Genau. Wann immer ich ihn gesehen habe und er nicht im Gespräch war, hat er gelesen oder er war draußen in der Natur. Mir ist Loyalität wichtig. Freundschaft heißt wirklich was. Vielleicht auch manchmal Situationen länger durchhalten als notwendig, aus Gründen von Loyalität, von Verpflichtung, von Versprechen.

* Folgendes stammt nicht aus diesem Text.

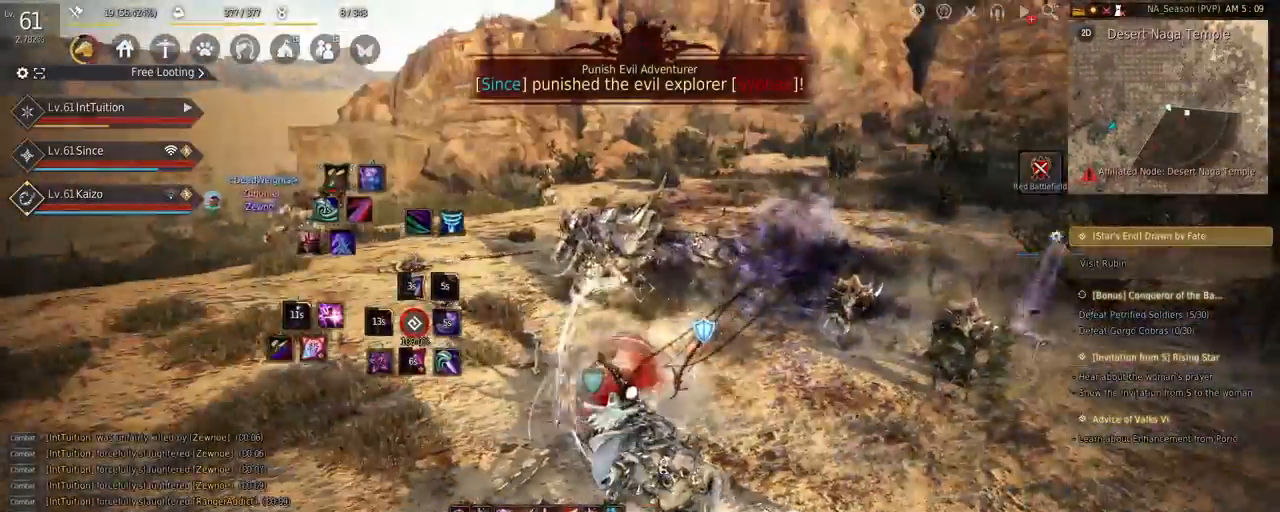
{"keys": ["shift"], "mouse": [], "events": [[134, "mouse_right", "up"], [500, "shift", "down"]]}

Hat Ihr Vater Sie politisch geprägt?
Ja, sicher. Allein durch das linke Elternhaus in Tirol war im Gymnasium, in der Unterstufe, schon immer spürbar, wir sind die Linken. Nicht, dass das mit zwölf eine riesige Bedeutung hatte, aber gelernt habe ich dadurch, dass es einen nicht umbringt, eine Minderheit zu sein. Es tut aushaltbar weh, eine Meinung zu vertreten, mit der man allein steht. Es ist nicht angenehm, aber es ist aushaltbar. Bei uns wurde immer viel diskutiert und durchaus auch gestritten.
Und kann Ihr Vater Ihre Meinung auch stehen lassen?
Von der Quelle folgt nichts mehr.